■ TASK SET ■
1. Answer these questions from the forum thread on C data types below, marking each answer (a), (b) or (c) on its own line.
(a) In the code posted, which assignment carries the comment "//not works"?
(b) Which two types does the first reply say are always signed?
(c) Which type does that reply name as the exception to defaulting to "signed"?
2. Decide whether each statement agrees with the forum thread on C data types below. Mark each answer (a), (b) or (c), answer yes or no, and quote the words from the thread that settle it.
(a) The first reply says that, from the compiler's point of view, "int" and "signed int" are the same type.
(b) In the posted code, the assignment spi=pi is marked as not working.
(c) The last reply says this topic is usually taught in an advanced course.
3. Reproduce the stretch of the forum thread on C data types from "The compiler is" through "-blaise(blaise); 2001-6-21 (#108473@0)".

■ TEXT SEGMENT ■
_____
Topic: show u another dark spot of c @枫下论坛 The Rolia Forum

工作学习 / IT技术讨论 / show u another dark spot of c -blaise(blaise); 2001-6-21 {375} (#108408@0)
void main()
{
char c=0;
signed char sc=0;
sc=c; //works

int i=0;
signed int si=0;
si=i; //works

char* pc=0;
signed char* spc=0;
spc=pc; //not works

int* pi=0;
signed int* spi=0;
spi=pi; //works
}

I can't see any reasonable logic here

The compiler is just doing what the ANSI C standard has defined. -numnum(numnum); 2001-6-21 {256} (#108438@0)
All data types (mostly for integral types, becaue float and double are always signed) default to "signed" except for char. So , in the compiler's point of view, "int" equals to "signed int", while "char" and "signed char" are two different types

could you tell why the specification decided that :it's ok for short/int/long but not char?and why assigned value from char to signed char is ok but assign point is wrong? -blaise(blaise); 2001-6-21 (#108473@0)

This is usually taught in the first lecture for an introductory C or C++ course. -numnum(numnum); 2001-6-21 {455} (#108502@0)
_____
■ MATERIAL SHOWN ■
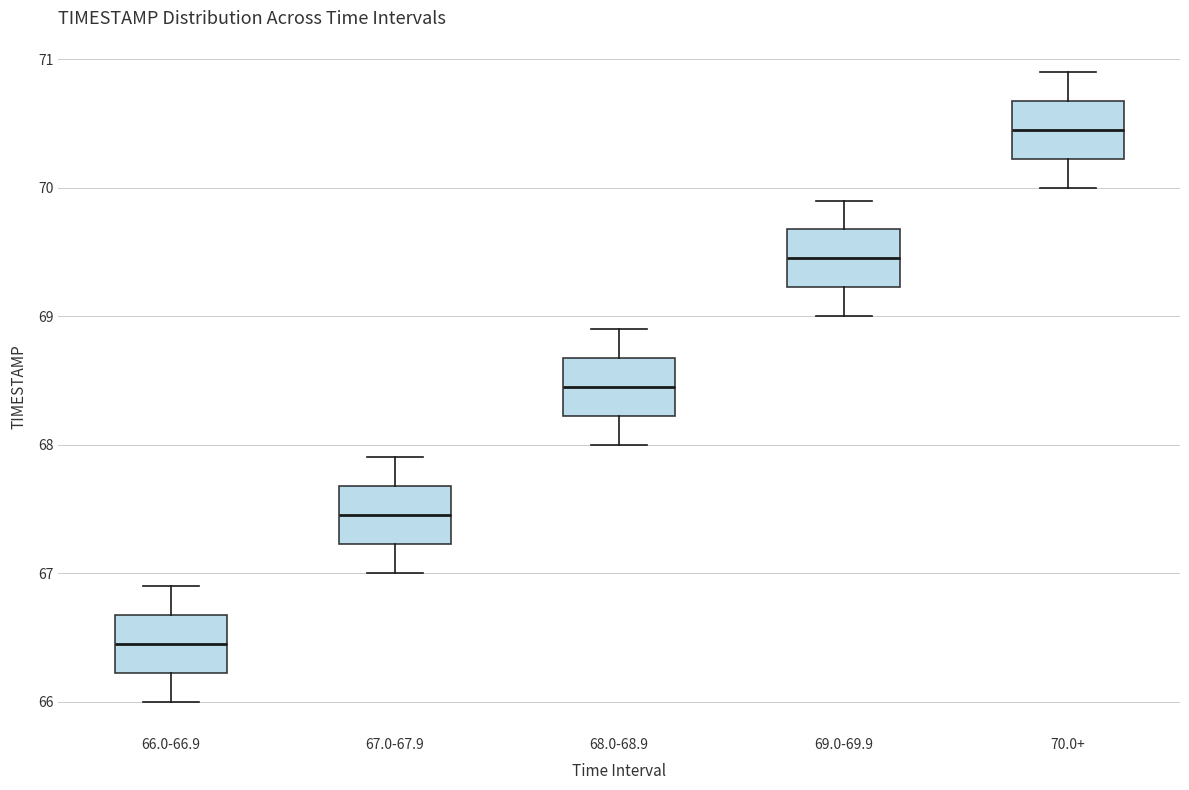

Reading left to right, read every box against the y-axis: the position of its median line, the range the box covers, and the ends of its whiskers. The values are not printed on the chart, so give them approximately, as read against the axis.

66.0-66.9: median 66.5, box 66.2 to 66.7, whiskers 66.0 to 66.9
67.0-67.9: median 67.5, box 67.2 to 67.7, whiskers 67.0 to 67.9
68.0-68.9: median 68.5, box 68.2 to 68.7, whiskers 68.0 to 68.9
69.0-69.9: median 69.5, box 69.2 to 69.7, whiskers 69.0 to 69.9
70.0+: median 70.5, box 70.2 to 70.7, whiskers 70.0 to 70.9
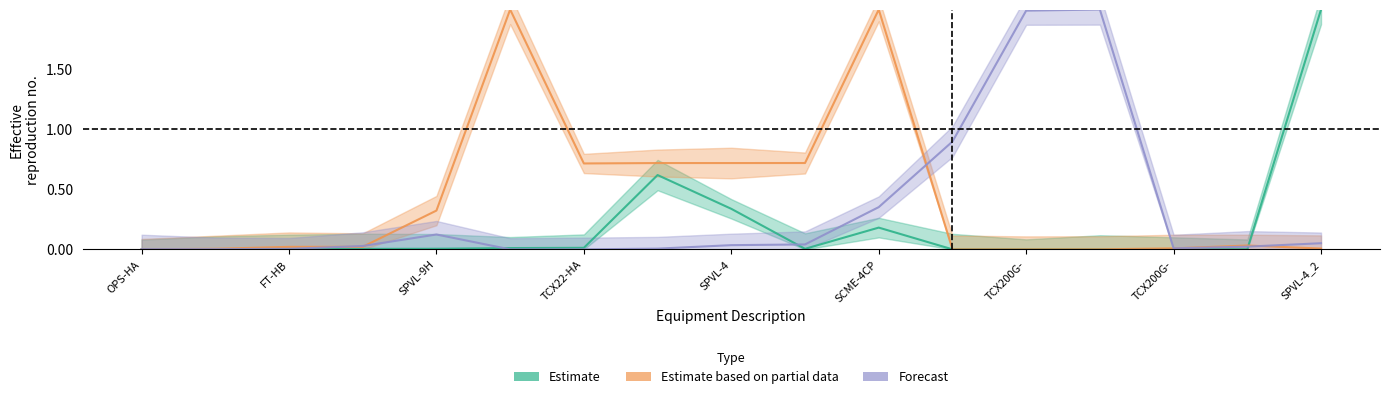

Reading right to left, list all the values displayed in this chart.

Estimate: SPVL-4_2=2.0	SPVL-91=0.0	TCX200G-9A_3=0.0	TCX200G-9A_2=0.0	TCX200G-9A=0.0	TD100G-HA=0.0	SCME-4CP=0.2	FAN-G8=0.0	SPVL-4=0.3	TCX22-HA_3=0.6	TCX22-HA_2=0.0	TCX22-HA=0.0	SPVL-9H=0.0	EOA2-HA-C18181-ZW=0.0	FT-HB=0.0	MF-HA=0.0	OPS-HA=0.0
Estimate based on partial data: SPVL-4_2=0.0	SPVL-91=0.0	TCX200G-9A_3=0.0	TCX200G-9A_2=0.0	TCX200G-9A=0.0	TD100G-HA=0.0	SCME-4CP=2.0	FAN-G8=0.7	SPVL-4=0.7	TCX22-HA_3=0.7	TCX22-HA_2=0.7	TCX22-HA=2.0	SPVL-9H=0.3	EOA2-HA-C18181-ZW=0.0	FT-HB=0.0	MF-HA=0.0	OPS-HA=0.0
Forecast: SPVL-4_2=0.1	SPVL-91=0.0	TCX200G-9A_3=0.0	TCX200G-9A_2=2.0	TCX200G-9A=2.0	TD100G-HA=0.9	SCME-4CP=0.4	FAN-G8=0.0	SPVL-4=0.0	TCX22-HA_3=0.0	TCX22-HA_2=0.0	TCX22-HA=0.0	SPVL-9H=0.1	EOA2-HA-C18181-ZW=0.0	FT-HB=0.0	MF-HA=0.0	OPS-HA=0.0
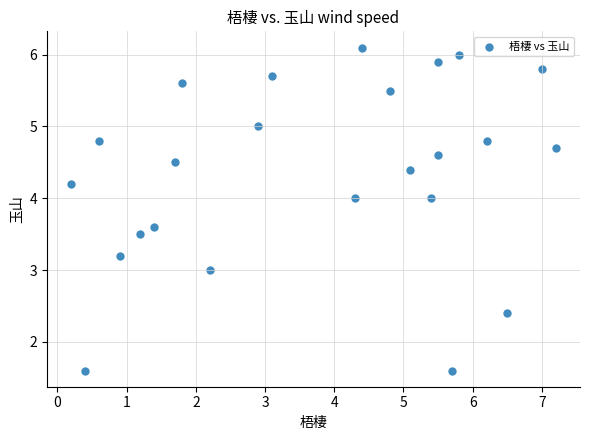

What is the range of X values (max minus min)?

7.0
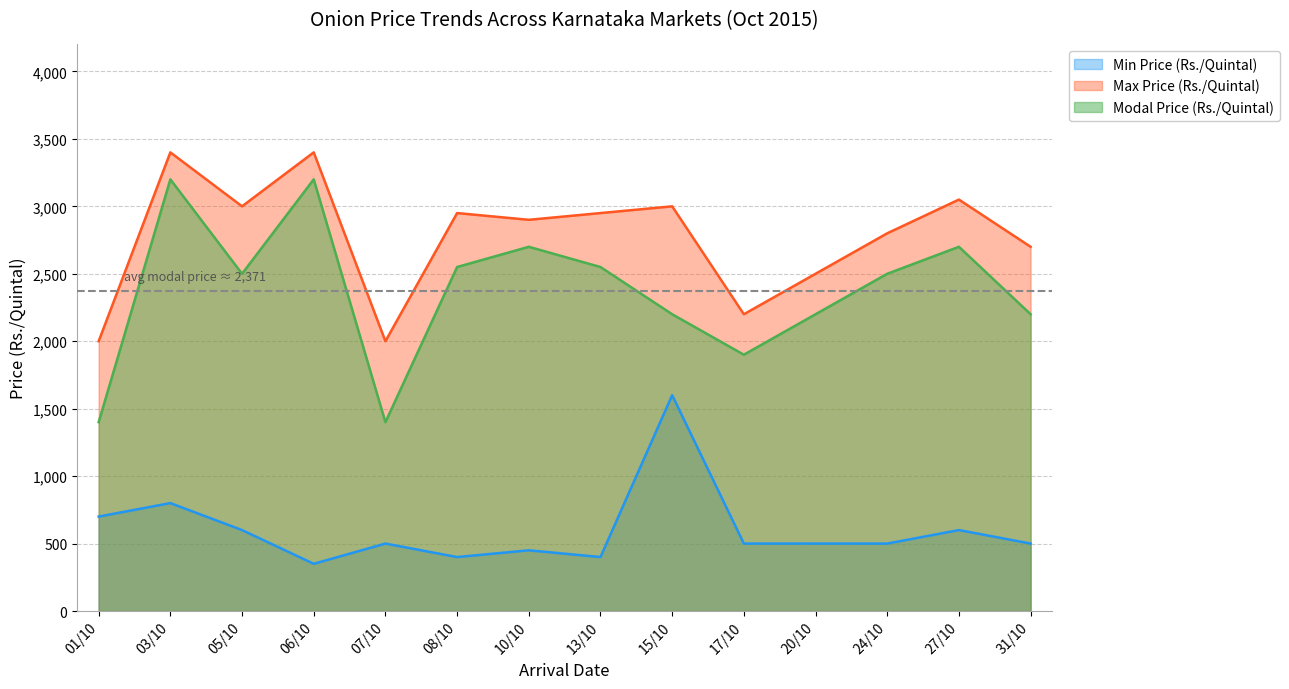

At how many categories does at least one series exceed 1136?

14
_____
■ ANSWERS FOR THE EXERCISE ■
1.
(a) spc=pc;
(b) float and double
(c) char

2.
(a) Yes: "in the compiler's point of view, "int" equals to "signed int""
(b) No: "spi=pi; //works"
(c) No: "This is usually taught in the first lecture for an introductory C or C++ course."

3.
The compiler is just doing what the ANSI C standard has defined. -numnum(numnum); 2001-6-21 {256} (#108438@0)
All data types (mostly for integral types, becaue float and double are always signed) default to "signed" except for char. So , in the compiler's point of view, "int" equals to "signed int", while "char" and "signed char" are two different types

could you tell why the specification decided that :it's ok for short/int/long but not char?and why assigned value from char to signed char is ok but assign point is wrong? -blaise(blaise); 2001-6-21 (#108473@0)